According to Katie Wilkinson, head of community at Paloma Health, an online specialty clinic focused on Hashimoto’s and hypothyroidism, key issues for patients are access to care and care quality. “The average wait time for an appointment with a thyroid doctor is 37 days,” she says. “Appointments are often rushed, averaging seven minutes, and patients often report feeling dismissed or unheard by their doctors.” In between doctor visits, they, like those with other chronic illnesses, are left to contend with fluctuating symptoms, exhaustion, and even depression.

How Apps Help

Vedrana Högqvist Tabor, a biomedical researcher with a background in digital health, faced these challenges as a Hashimoto’s patient. Tired of the one-size-fits-all approach, she wanted a solution “that would improve patients’ day-to-day care, reduce nonessential doctor visits, and relieve frustration with current treatment options.” She couldn’t find one, so she created her own, the BOOST Thyroid app (available for iPhone, and coming soon to Android.) Tabor is CEO and cofounder of VLM Health, a Berlin-based health tech startup. She and her team built an app that lets users track symptoms on an intensity scale, log lab tests and medication adherence, access evidence-based information on all aspects of Hashimoto’s and hypothyroidism, and provide their physicians with an overview of the data they input. A joint study undertaken with Oxford University indicated that approximately 96 percent of users surveyed found the app helpful, reporting fewer doctor visits, less frustration and anxiety, and fewer and less intense symptoms.

Like Tabor, Eva Galant, founder and CEO of Hashiona, was inspired by personal experience to develop an app for Hashimoto’s sufferers. Working in a high-stress corporate culture took so great a toll on her that she resigned to focus on self-care. When she changed her lifestyle to emphasize diet and stress reduction, her hypothyroid symptoms improved. Aware that most people can’t quit their jobs to prioritize their health, she developed a streamlined solution, the Hashiona app (available for iPhone and Android.)

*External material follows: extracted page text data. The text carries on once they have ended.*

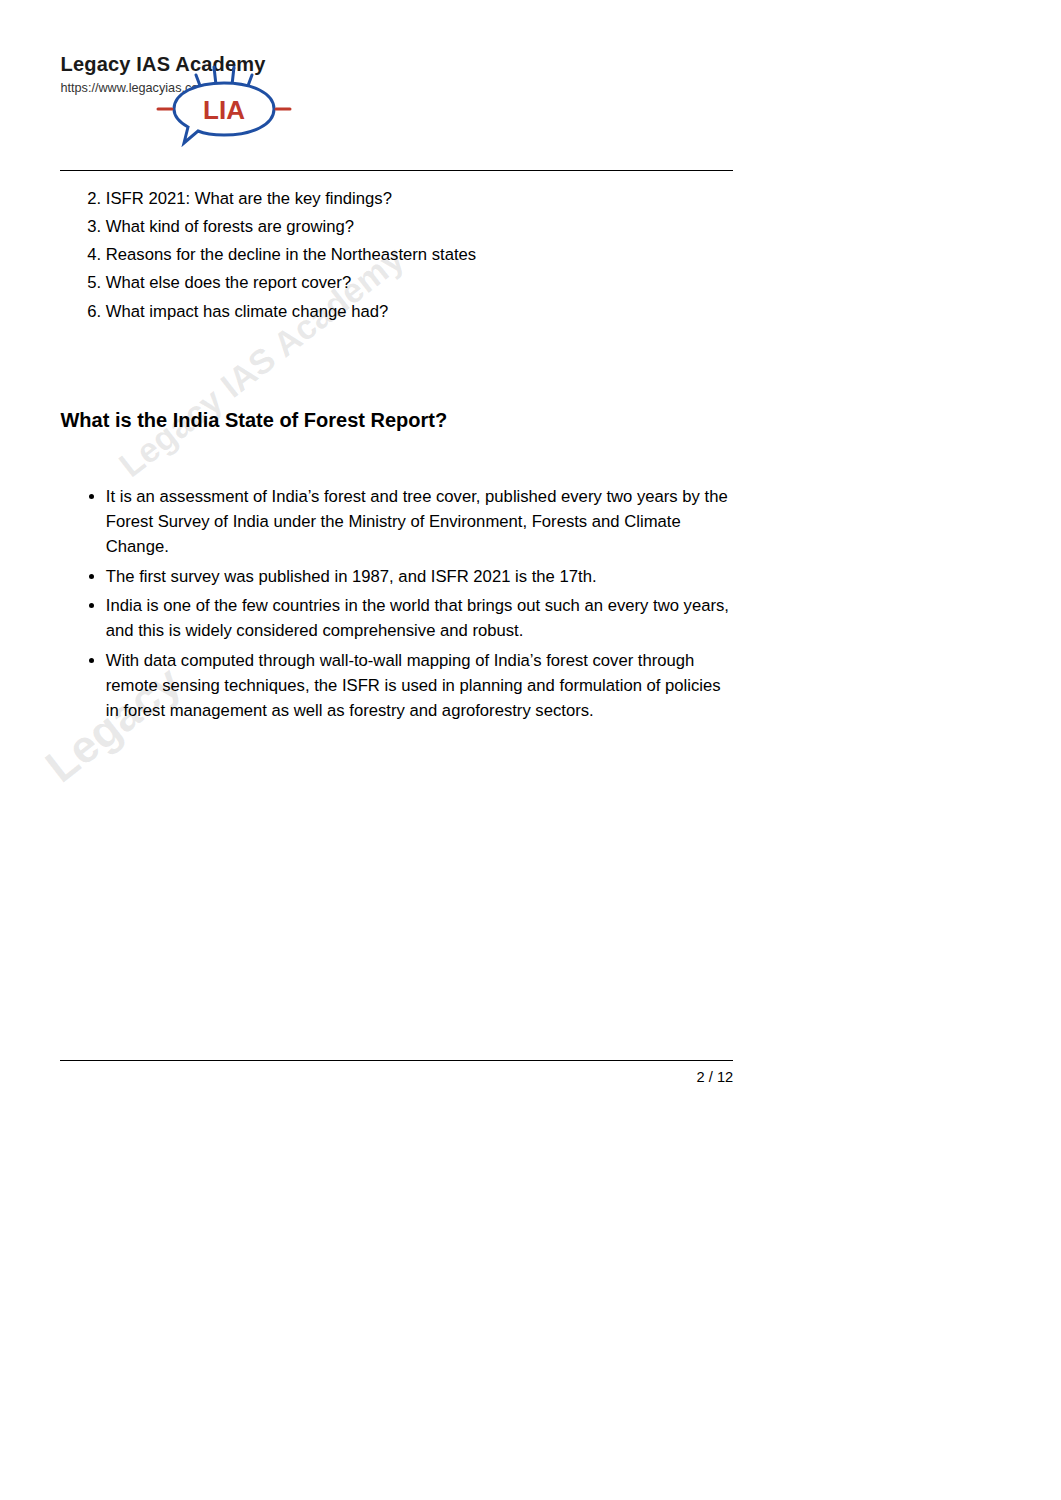Legacy IAS Academy
Legacy
Legacy IAS Academy
https://www.legacyias.com
LIA
ISFR 2021: What are the key findings?
What kind of forests are growing?
Reasons for the decline in the Northeastern states
What else does the report cover?
What impact has climate change had?
What is the India State of Forest Report?
It is an assessment of India’s forest and tree cover, published every two years by the Forest Survey of India under the Ministry of Environment, Forests and Climate Change.
The first survey was published in 1987, and ISFR 2021 is the 17th.
India is one of the few countries in the world that brings out such an every two years, and this is widely considered comprehensive and robust.
With data computed through wall-to-wall mapping of India’s forest cover through remote sensing techniques, the ISFR is used in planning and formulation of policies in forest management as well as forestry and agroforestry sectors.
2 / 12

With Hashimoto’s, “well-being depends on several factors, including proper treatment, supplementation, diet, physical activity, stress reduction, sleep hygiene, and taking care of other organs,” she says. “Making changes in all these areas without a plan may be too difficult for anyone who’s taking the first steps on the road to wellness.” The app aims to lead users to remission with a science-based, 20-week, step-by-step approach that includes modules on thyroid function, stress management, exercise, and diet, and access to teleconsultations with specialists. As with BOOST Thyroid, tracking disease factors helps users see trends and patterns and lets them rely on that data, rather than their memory, when communicating with physicians.

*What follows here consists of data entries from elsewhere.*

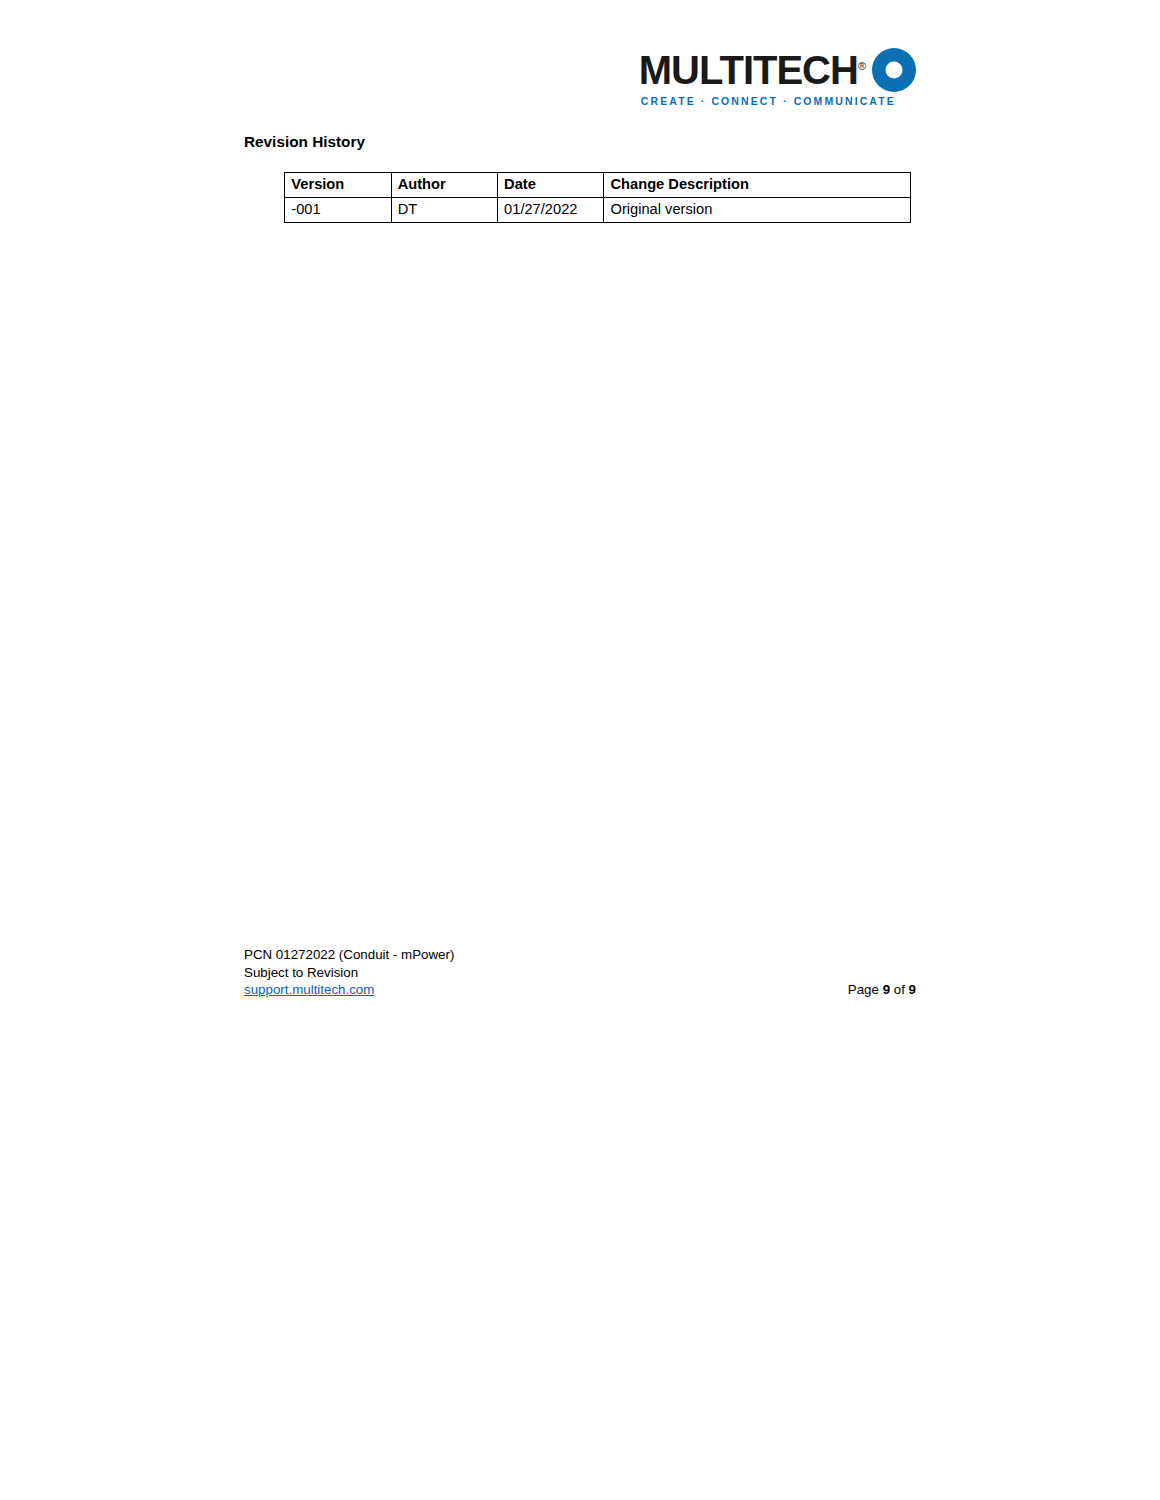MULTITECH®
CREATE · CONNECT · COMMUNICATE
Revision History
| Version | Author | Date | Change Description |
| --- | --- | --- | --- |
| -001 | DT | 01/27/2022 | Original version |
PCN 01272022 (Conduit - mPower)
Subject to Revision
support.multitech.com
Page 9 of 9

Another helpful tool is the Paloma Thyroid Hormone Health app (available for iPhone and Android,) created in-house by registered dietitians and health coaches from Paloma Health. According to Wilkinson, “Research shows that getting good thyroid care is extremely hard, and that diet and lifestyle interventions are not typically part of the current standard of care.” The goal was to provide “a full-stack approach that covers all their needs related to hypothyroidism.” The app provides a framework for tracking data, implementing lifestyle changes, and building thyroid-health habits through the use of more than 75 self-paced learning modules. It also features a 12-week nutrition plan based on the autoimmune protocol diet to help patients reduce inflammation and alleviate thyroid symptoms.

The Bigger Picture

Apps benefit patients by offering individualized care in place of a cookie-cutter approach, Sharda says, but they’re a boon to researchers as well. That’s why both Tabor and Galant aim to increase the role of artificial intelligence in their solutions. “This,” Galant says, “will help develop knowledge about the condition based on the thousands of anonymized data points we collect.” To this end, in the evolution of BOOST Thyroid, Tabor envisions “more individualization and actionable insights through building better algorithms, using more machine learning to help detect early disease complications.”

Tabor, who’s given TEDx and WIRED Health talks about the role “big data plays in bringing female health to parity with male health,” says anonymized data can improve outcomes, especially in diseases predominantly affecting females. In the case of Hashimoto’s, she says, it’s essential to be able to rapidly collect “big chunks of clean and diverse data” in order to turn what she calls an under-researched and underserved condition into one that’s preventively manageable.